Microsoft is late to the party, but it is finally bringing a deep research tool of its own to the Microsoft 365 Copilot platform across the web, mobile, and desktop. Unlike competitors such as Google Gemini, Perplexity, or OpenAI’s ChatGPT, all of which use the Deep Research name, Microsoft is going with the Researcher agent branding.
The overarching idea, however, isn’t too different. You tell the Copilot AI to come up with thoroughly researched material on a certain topic or create an action plan, and it will oblige by producing a detailed document that would otherwise take hours of human research and compilation. It’s all about performing complex, multi-step research on your behalf as an autonomous AI agent.
Just to avoid any confusion early on, Microsoft 365 Copilot is essentially the rebranded version of the erstwhile Microsoft 365 (Office) app. It is different from the standalone Copilot app, which is more like a general purpose AI chatbot application.
How Researcher agent works?
Underneath the Researcher agent, however, is OpenAI’s Deep Research model. But this is not a simple rip-off. Instead, the feature’s implementation in Microsoft 365 Copilot runs far deeper than the competition. That’s primarily because it can look at your own material, or a business’ internal data, as well.
Instead of pulling information solely from the internet, the Researcher agent can also take a look at internal documents such as emails, chats, internal meeting logs, calendars, transcripts, and shared documents. It can also reference data from external sources such as Salesforce, as well as other custom agents that are in use at a company.

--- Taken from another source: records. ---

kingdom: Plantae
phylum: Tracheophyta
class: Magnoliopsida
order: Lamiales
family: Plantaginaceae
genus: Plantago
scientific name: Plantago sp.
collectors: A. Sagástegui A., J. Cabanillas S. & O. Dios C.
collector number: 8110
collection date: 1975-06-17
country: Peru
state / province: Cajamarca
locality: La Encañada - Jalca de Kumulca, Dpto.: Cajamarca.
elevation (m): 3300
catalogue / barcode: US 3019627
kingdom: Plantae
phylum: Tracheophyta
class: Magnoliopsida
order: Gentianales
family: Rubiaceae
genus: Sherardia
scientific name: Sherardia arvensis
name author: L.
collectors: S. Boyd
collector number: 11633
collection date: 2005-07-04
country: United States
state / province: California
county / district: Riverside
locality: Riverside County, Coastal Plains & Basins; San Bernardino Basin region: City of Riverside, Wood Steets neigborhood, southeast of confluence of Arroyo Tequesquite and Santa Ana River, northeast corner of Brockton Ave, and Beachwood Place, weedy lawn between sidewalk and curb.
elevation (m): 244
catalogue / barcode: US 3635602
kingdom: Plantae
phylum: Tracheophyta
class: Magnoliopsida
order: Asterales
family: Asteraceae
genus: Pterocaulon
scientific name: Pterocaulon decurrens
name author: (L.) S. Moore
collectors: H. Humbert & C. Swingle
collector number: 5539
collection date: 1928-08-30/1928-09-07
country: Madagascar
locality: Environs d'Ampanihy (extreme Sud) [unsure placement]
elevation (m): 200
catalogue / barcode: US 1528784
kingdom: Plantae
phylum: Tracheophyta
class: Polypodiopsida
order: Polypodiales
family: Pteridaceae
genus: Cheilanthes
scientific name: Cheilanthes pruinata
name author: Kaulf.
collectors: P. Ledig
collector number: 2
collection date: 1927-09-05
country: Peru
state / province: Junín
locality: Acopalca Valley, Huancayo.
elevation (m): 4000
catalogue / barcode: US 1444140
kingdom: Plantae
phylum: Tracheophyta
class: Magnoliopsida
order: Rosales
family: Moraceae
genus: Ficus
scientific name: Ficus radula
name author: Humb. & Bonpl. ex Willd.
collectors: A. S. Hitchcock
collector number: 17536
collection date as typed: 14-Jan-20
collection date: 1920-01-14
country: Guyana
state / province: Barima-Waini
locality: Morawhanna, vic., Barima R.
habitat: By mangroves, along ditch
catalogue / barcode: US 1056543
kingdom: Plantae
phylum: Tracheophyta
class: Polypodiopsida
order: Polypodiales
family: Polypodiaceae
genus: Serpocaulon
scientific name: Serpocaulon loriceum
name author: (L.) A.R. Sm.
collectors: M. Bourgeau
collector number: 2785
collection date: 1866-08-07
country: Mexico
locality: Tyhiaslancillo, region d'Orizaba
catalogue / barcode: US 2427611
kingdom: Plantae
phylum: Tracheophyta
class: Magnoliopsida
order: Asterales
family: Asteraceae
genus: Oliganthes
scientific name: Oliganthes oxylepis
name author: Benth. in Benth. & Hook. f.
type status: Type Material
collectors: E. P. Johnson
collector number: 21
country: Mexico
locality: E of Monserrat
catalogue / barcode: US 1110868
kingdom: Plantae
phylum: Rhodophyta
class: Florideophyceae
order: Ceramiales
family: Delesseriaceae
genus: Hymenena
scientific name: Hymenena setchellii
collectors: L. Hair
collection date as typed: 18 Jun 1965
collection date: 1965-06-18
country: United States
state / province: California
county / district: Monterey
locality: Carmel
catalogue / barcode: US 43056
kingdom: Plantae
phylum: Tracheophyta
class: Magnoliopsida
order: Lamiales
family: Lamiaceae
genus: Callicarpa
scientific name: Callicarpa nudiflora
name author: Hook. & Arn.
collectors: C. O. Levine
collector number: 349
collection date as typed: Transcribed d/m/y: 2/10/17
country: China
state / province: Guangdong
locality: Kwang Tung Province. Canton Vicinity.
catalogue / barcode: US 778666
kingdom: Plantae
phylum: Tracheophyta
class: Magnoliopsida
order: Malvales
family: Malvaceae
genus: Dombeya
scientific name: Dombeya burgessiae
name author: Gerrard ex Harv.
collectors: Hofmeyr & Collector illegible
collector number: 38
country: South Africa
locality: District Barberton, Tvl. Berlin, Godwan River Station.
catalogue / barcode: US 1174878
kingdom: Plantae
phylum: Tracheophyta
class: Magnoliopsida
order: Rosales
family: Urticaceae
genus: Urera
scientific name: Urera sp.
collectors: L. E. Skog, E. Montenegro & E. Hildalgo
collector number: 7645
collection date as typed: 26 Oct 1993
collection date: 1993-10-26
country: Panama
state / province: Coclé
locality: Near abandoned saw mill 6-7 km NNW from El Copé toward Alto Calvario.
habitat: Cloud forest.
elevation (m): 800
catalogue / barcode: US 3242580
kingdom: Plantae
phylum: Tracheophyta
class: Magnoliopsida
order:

“Researcher’s intelligence to reason and connect the dots leads to magical moments,” claims Microsoft. Researcher agent can be configured by users to reference data from the web, local files, meeting recordings, emails, chats, and sales agent, on an individual basis — all of them, or just a select few.
Why it stands out?
The overall idea is to create a research tool that can create detailed plans on external data available on the web, as well as the internal company material. For businesses, that’s a huge relief. Microsoft already has tens of thousands of enterprises that have created their bespoke AI agents to automate internal work using the Copilot Studio tool.
“It leverages the enterprise knowledge graph to integrate user and organizational context, including details about people, projects, products, and the unique interplay of these entities within the user’s work,” says the company. During early tests, Microsoft claims the Researcher agent saved 6-8 hours on a weekly basis for selected adopters.
Access to Researcher will first start rolling out to Microsoft 365 Copilot customers in April. It will be released as part of a new Frontier program that gives early access to new Copilot tools, somewhat like the Insider Preview program for beta testing Windows OS.